Data entries -
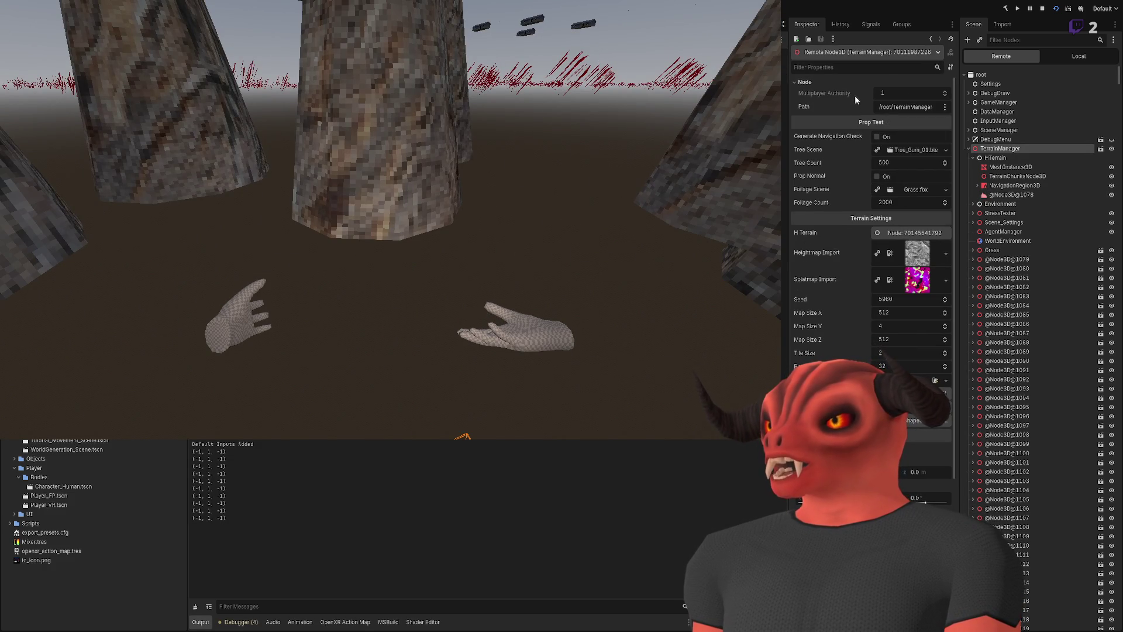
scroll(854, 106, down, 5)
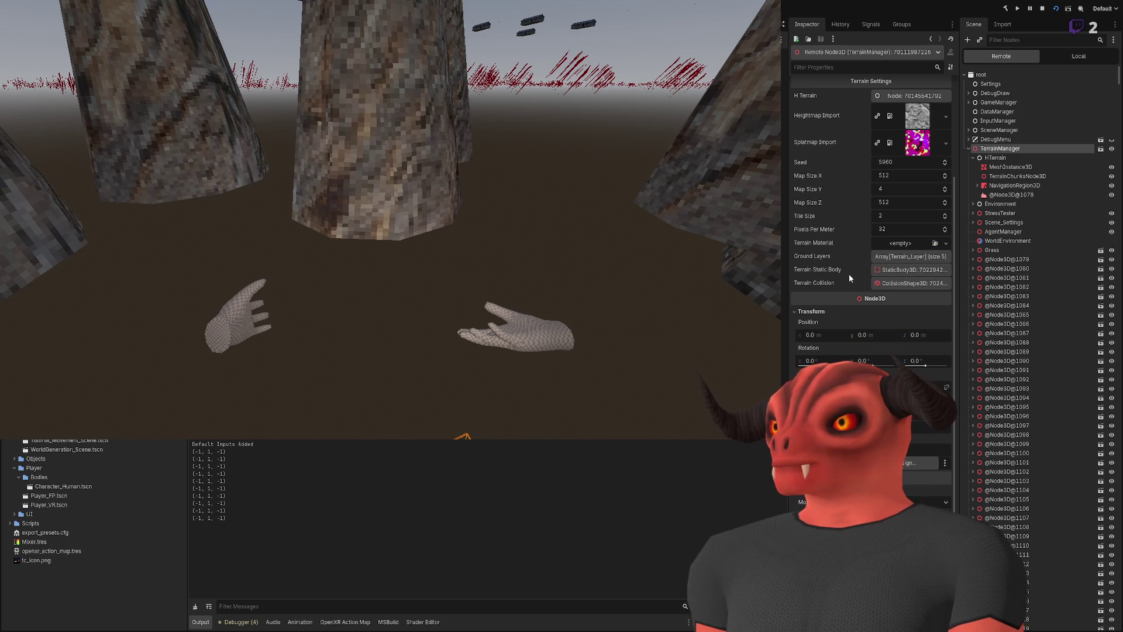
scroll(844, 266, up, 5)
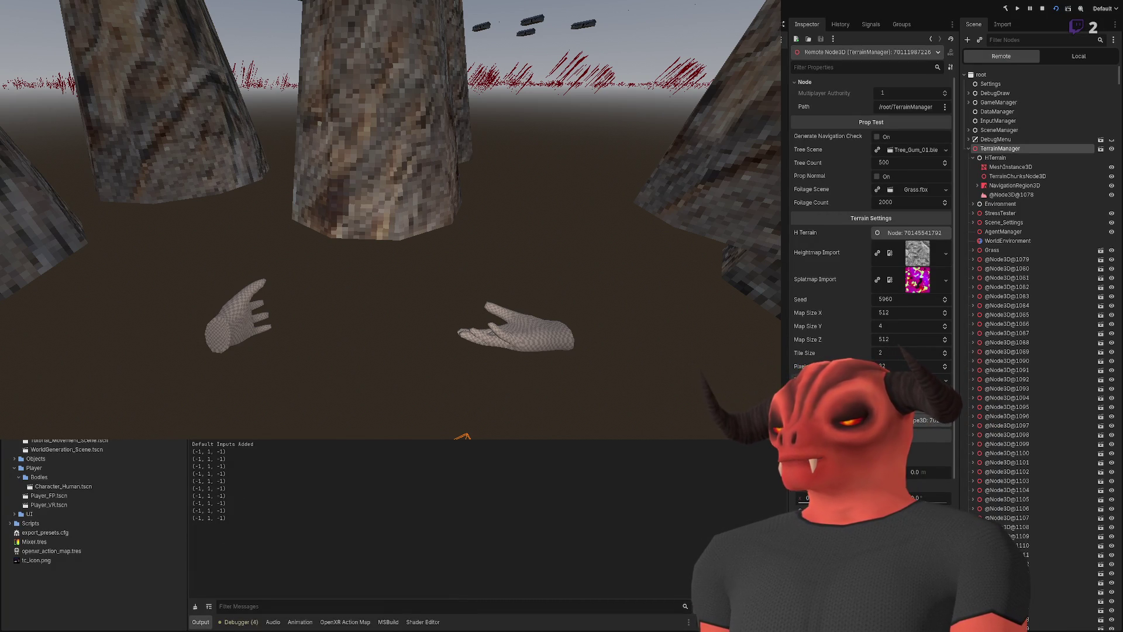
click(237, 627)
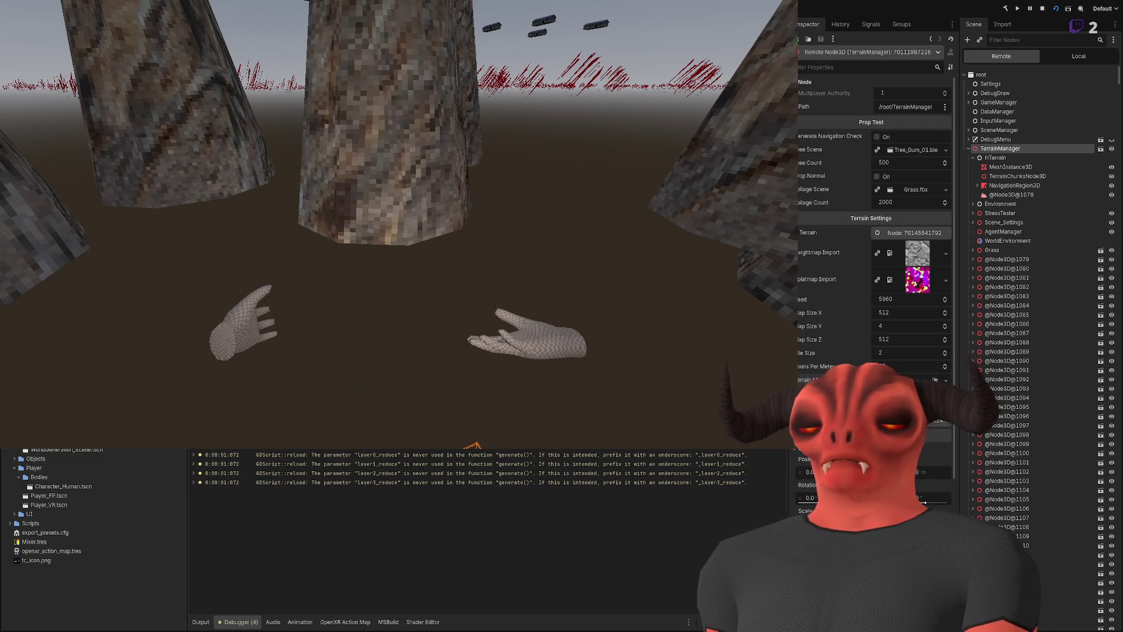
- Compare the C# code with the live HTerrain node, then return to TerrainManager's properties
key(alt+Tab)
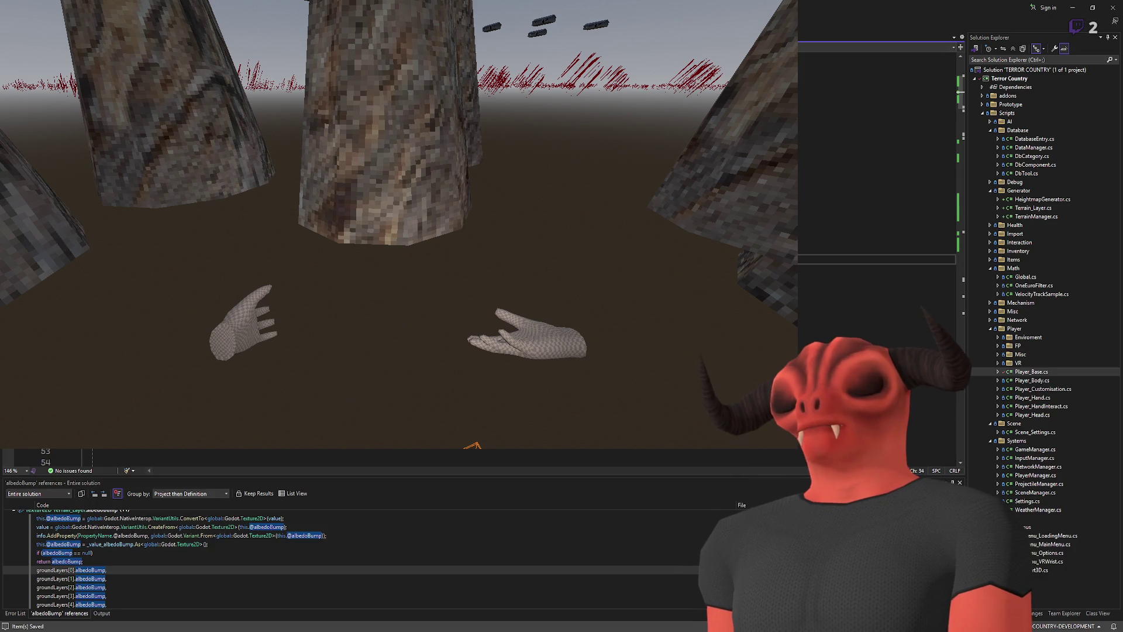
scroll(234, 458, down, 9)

Task brief - Copy out each line of the data containing the string "down".

Answer to the exercise -
scroll(854, 106, down, 5)
scroll(234, 458, down, 9)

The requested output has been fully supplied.